I thoroughly enjoyed the article on viruses:
“How come we can’t come up with a way to cure viruses?”
found at
http://www.straightdope.com/columns/000204.html
However, in it Cecil said
“The most effective approach is still vaccination, which creates antibodies that intercept the virus before it invades a cell.”
Earlier in the article, he said
“To destroy the virus you have to destroy the host cells and maybe the host, which sorta defeats the purpose.”
I believe this last statement stands on its own and is precisely correct. Viruses (even when encapsulated outside of a living cell) are, as you said, too small to be seen by the human organism and, in fact, our bodies cannot “see” them as living and therefore do not perceive a threat.
As a virus attacks a cell (actually it just “bumps” into it since viruses also don’t have any brain or moving parts), it changes, as Cecil said, the cell’s genetic material. It is at this time the body notes an invader - the formerly “self” cell which is no longer “self” - which it immediately tries to recognize and destroy with newly formed antibodies. If the cell “breaks open” before the body destroys it with antibodies, all those new virus “hang around” waiting to bump into more.
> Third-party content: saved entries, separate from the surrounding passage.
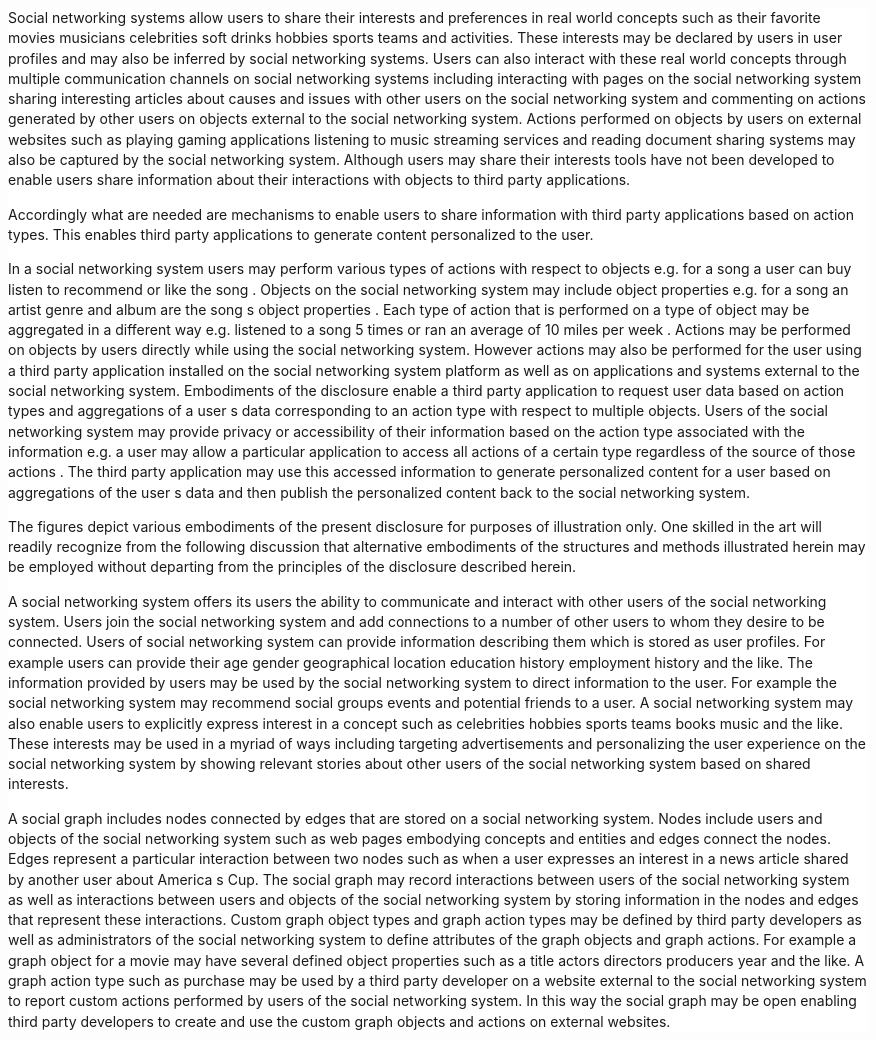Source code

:Social networking systems allow users to share their interests and preferences in real world concepts such as their favorite movies musicians celebrities soft drinks hobbies sports teams and activities. These interests may be declared by users in user profiles and may also be inferred by social networking systems. Users can also interact with these real world concepts through multiple communication channels on social networking systems including interacting with pages on the social networking system sharing interesting articles about causes and issues with other users on the social networking system and commenting on actions generated by other users on objects external to the social networking system. Actions performed on objects by users on external websites such as playing gaming applications listening to music streaming services and reading document sharing systems may also be captured by the social networking system. Although users may share their interests tools have not been developed to enable users share information about their interactions with objects to third party applications.

Accordingly what are needed are mechanisms to enable users to share information with third party applications based on action types. This enables third party applications to generate content personalized to the user.

In a social networking system users may perform various types of actions with respect to objects e.g. for a song a user can buy listen to recommend or like the song . Objects on the social networking system may include object properties e.g. for a song an artist genre and album are the song s object properties . Each type of action that is performed on a type of object may be aggregated in a different way e.g. listened to a song 5 times or ran an average of 10 miles per week . Actions may be performed on objects by users directly while using the social networking system. However actions may also be performed for the user using a third party application installed on the social networking system platform as well as on applications and systems external to the social networking system. Embodiments of the disclosure enable a third party application to request user data based on action types and aggregations of a user s data corresponding to an action type with respect to multiple objects. Users of the social networking system may provide privacy or accessibility of their information based on the action type associated with the information e.g. a user may allow a particular application to access all actions of a certain type regardless of the source of those actions . The third party application may use this accessed information to generate personalized content for a user based on aggregations of the user s data and then publish the personalized content back to the social networking system.

The figures depict various embodiments of the present disclosure for purposes of illustration only. One skilled in the art will readily recognize from the following discussion that alternative embodiments of the structures and methods illustrated herein may be employed without departing from the principles of the disclosure described herein.

A social networking system offers its users the ability to communicate and interact with other users of the social networking system. Users join the social networking system and add connections to a number of other users to whom they desire to be connected. Users of social networking system can provide information describing them which is stored as user profiles. For example users can provide their age gender geographical location education history employment history and the like. The information provided by users may be used by the social networking system to direct information to the user. For example the social networking system may recommend social groups events and potential friends to a user. A social networking system may also enable users to explicitly express interest in a concept such as celebrities hobbies sports teams books music and the like. These interests may be used in a myriad of ways including targeting advertisements and personalizing the user experience on the social networking system by showing relevant stories about other users of the social networking system based on shared interests.

A social graph includes nodes connected by edges that are stored on a social networking system. Nodes include users and objects of the social networking system such as web pages embodying concepts and entities and edges connect the nodes. Edges represent a particular interaction between two nodes such as when a user expresses an interest in a news article shared by another user about America s Cup. The social graph may record interactions between users of the social networking system as well as interactions between users and objects of the social networking system by storing information in the nodes and edges that represent these interactions. Custom graph object types and graph action types may be defined by third party developers as well as administrators of the social networking system to define attributes of the graph objects and graph actions. For example a graph object for a movie may have several defined object properties such as a title actors directors producers year and the like. A graph action type such as purchase may be used by a third party developer on a website external to the social networking system to report custom actions performed by users of the social networking system. In this way the social graph may be open enabling third party developers to create and use the custom graph objects and actions on external websites.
During this time as “free” virus, our immune systems do not bother them, since they cannot be “seen.”
If the body successfully destroys all of the cells that had virus in them without killing itself (note how fevers work to protect the species!), the viral infection is gone and the body wins, until another virus “happens” to bump into another cell. Of course, this time the body recognizes the foreign cell faster and often defeats the infection without observable symptoms. However,at least one cell must always die in defeating a viral infection.
All of this to point out that what a vaccination does is “introduce” the body’s immune system to the falsely (or similarly in some cases) infected cell so that it recognizes the real infection faster and creates the specific antibodies faster. But, cells must be invaded before our immune systems can recognize them, then defeat them. Antibodies cannot intercept viruses before they invade cells.
By the way, look at recurrent herpes infections. Somehow, some of the free virus travel to a nerve cell where they do not attack and kill the nerve (also, I have heard it said that our immune systems will not attack nerve cells). Later it comes out of dormancy in the nerve cell to attack the cells it “likes.” Since those cells are skin cells, one
almost always gets at least a little blister as the immune system destroys those invaded cells with antibodies.
It is also a problem in AIDS as the cells that create the antibodies are exactly the cells the AIDS virus invades given the opportunity, meaning that when a cell is invaded and the immune system recognizes it, the body creates a higher concentration of cells in the exact area where there’s an abundance of free virus waiting to bump, thus raising the probability of cell invasion and worsening the infection. Very unpleasant business.